Il résulte de ce qui précède, et sans qu’il soit besoin d’examiner les autres moyens de la requête, que M. A... est fondé à soutenir que c’est à tort que, par le jugement attaqué, le tribunal administratif de Versailles a rejeté sa demande.

Il y a lieu, dans les circonstances de l’espèce, de mettre à la charge du centre hospitalier le versement d’une somme de 2 000 euros à M. A... au titre de l’article L. 761-1 du code de justice administrative.





D É C I D E :


Article 1er : Le jugement n° 2104910 du 28 septembre 2023 du tribunal administratif de Versailles est annulé.

Article 2 : L’avis des sommes à payer du 15 avril 2021 du centre hospitalier intercommunal de Poissy-Saint Germain-en-Laye est annulé.

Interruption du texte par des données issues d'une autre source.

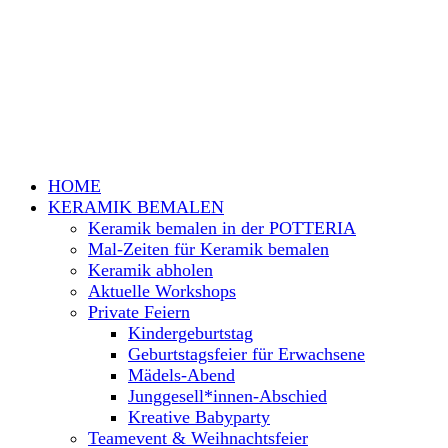
HOME
KERAMIK BEMALEN
Keramik bemalen in der POTTERIA
Mal-Zeiten für Keramik bemalen
Keramik abholen
Aktuelle Workshops
Private Feiern
Kindergeburtstag
Geburtstagsfeier für Erwachsene
Mädels-Abend
Junggesell*innen-Abschied
Kreative Babyparty
Teamevent & Weihnachtsfeier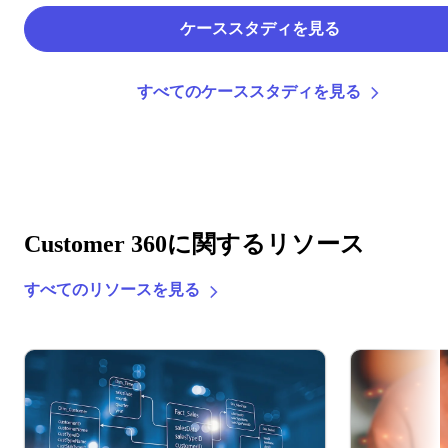
ケーススタディを見る
すべてのケーススタディを見る
Customer 360に関するリソース
すべてのリソースを見る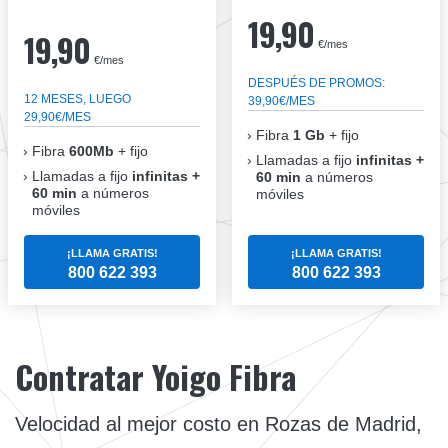
19,90
19,90
€/mes
€/mes
DESPUÉS DE PROMOS:
12 MESES, LUEGO
39,90€/MES
29,90€/MES
Fibra
1 Gb
+ fijo
Fibra
600Mb
+ fijo
Llamadas a fijo
infinitas +
Llamadas a fijo
infinitas +
60 min
a números
60 min
a números
móviles
móviles
¡LLAMA GRATIS!
¡LLAMA GRATIS!
800 622 393
800 622 393
Contratar Yoigo Fibra
Velocidad al mejor costo en Rozas de Madrid,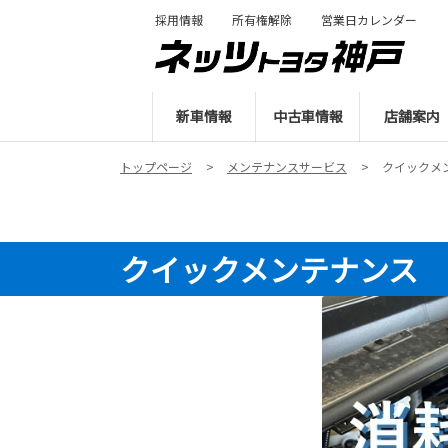
採用情報
所有権解除
営業日カレンダー
新車情報
中古車情報
店舗案内
トップページ
メンテナンスサービス
クイックメ
クイックメンテナンス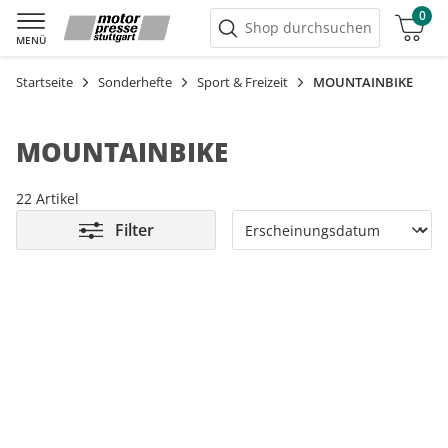
0
Warenkorb
Shop durchsuchen
MENÜ
Startseite
Sonderhefte
Sport & Freizeit
MOUNTAINBIKE
MOUNTAINBIKE
22 Artikel
Filter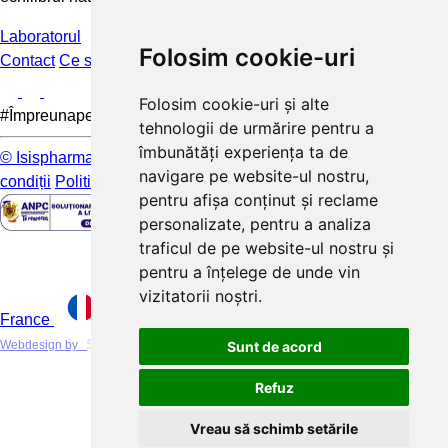
Laboratorul
Folosim cookie-uri
Contact
Ce spun clientii
FAQ
Folosim cookie-uri și alte
#Împreunapentrupieleamea
tehnologii de urmărire pentru a
îmbunătăți experiența ta de
© Isispharma 2026
Livrare si plata
Mențiuni legale
Termeni și
navigare pe website-ul nostru,
condiții
Politica de confidențialitate
pentru afișa conținut și reclame
personalizate, pentru a analiza
traficul de pe website-ul nostru și
pentru a înțelege de unde vin
vizitatorii noștri.
France
Webdesign by
Sunt de acord
Refuz
Vreau să schimb setările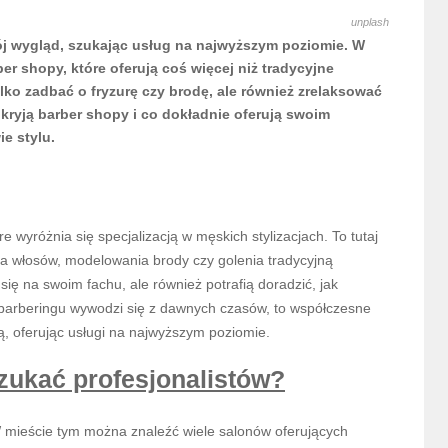
unplash
j wygląd, szukając usług na najwyższym poziomie. W
er shopy, które oferują coś więcej niż tradycyjne
lko zadbać o fryzurę czy brodę, ale również zrelaksować
 kryją barber shopy i co dokładnie oferują swoim
ie stylu.
e wyróżnia się specjalizacją w męskich stylizacjach. To tutaj
a włosów, modelowania brody czy golenia tradycyjną
ą się na swoim fachu, ale również potrafią doradzić, jak
 barberingu wywodzi się z dawnych czasów, to współczesne
ią, oferując usługi na najwyższym poziomie.
szukać profesjonalistów?
W mieście tym można znaleźć wiele salonów oferujących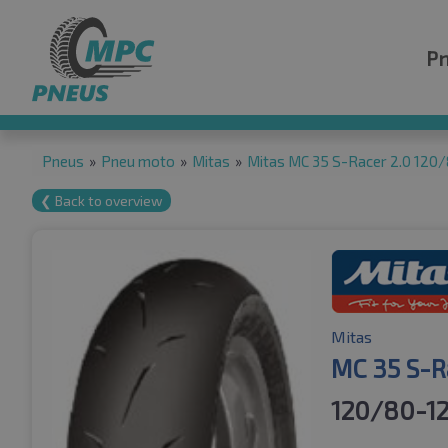
P
Pneus
»
Pneu moto
»
Mitas
»
Mitas MC 35 S-Racer 2.0 120
❮ Back to overview
Mitas
MC 35 S-R
120/80-12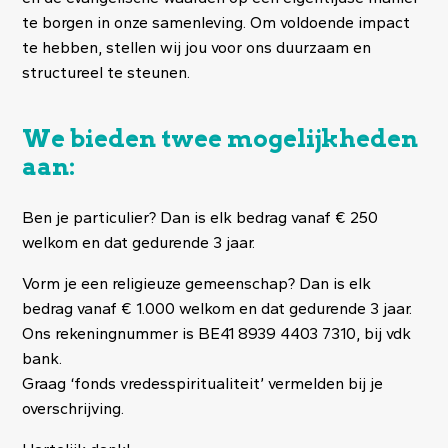
te borgen in onze samenleving. Om voldoende impact
te hebben, stellen wij jou voor ons duurzaam en
structureel te steunen.
We bieden twee mogelijkheden
aan:
Ben je particulier? Dan is elk bedrag vanaf € 250
welkom en dat gedurende 3 jaar.
Vorm je een religieuze gemeenschap? Dan is elk
bedrag vanaf € 1.000 welkom en dat gedurende 3 jaar.
Ons rekeningnummer is BE41 8939 4403 7310, bij vdk
bank.
Graag ‘fonds vredesspiritualiteit’ vermelden bij je
overschrijving.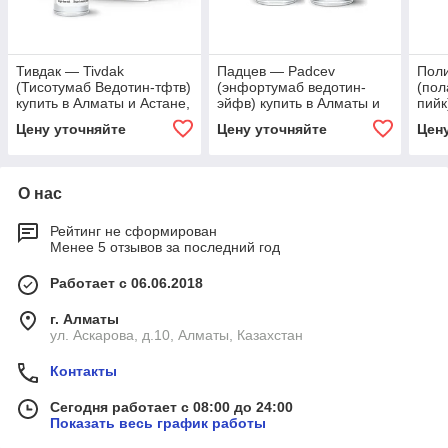
Тивдак — Tivdak
Падцев — Padcev
Поли
(Тисотумаб Ведотин-тфтв)
(энфортумаб ведотин-
(пол
купить в Алматы и Астане,
эйфв) купить в Алматы и
пийк
Казахстане
Астане, Казахстане
Аста
Цену уточняйте
Цену уточняйте
Цен
О нас
Рейтинг не сформирован
Менее 5 отзывов за последний год
Работает с 06.06.2018
г. Алматы
ул. Аскарова, д.10, Алматы, Казахстан
Контакты
Сегодня работает с 08:00 до 24:00
Показать весь график работы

Article 3 : Le centre hospitalier intercommunal de Poissy-Saint-Germain-en-Laye versera 2 000 euros à M. A... au titre de l’article L. 761-1 du code de justice administrative.

Article 4 : Le présent arrêt sera notifié à M. B... A..., au centre hospitalier intercommunal de Poissy-Saint-Germain-en-Laye et au directeur départemental des finances publiques des Yvelines.

Délibéré après l'audience du 3 février 2026, à laquelle siégeaient :

Mme Versol, présidente de chambre,
Mme Le Gars, présidente-assesseure,
Mme Troalen, première conseillère.

Rendu public par mise à disposition au greffe le 17 février 2026 .

La rapporteure,

A.C. Le Gars
La présidente,

F. Versol
La greffière,

A. Gauthier


La République mande et ordonne à la ministre de la santé, des familles, de l’autonomie et des personnes handicapées en ce qui la concerne ou à tous commissaires de justice à ce requis en ce qui concerne les voies de droit commun, contre les parties privées, de pourvoir à l’exécution de la présente décision.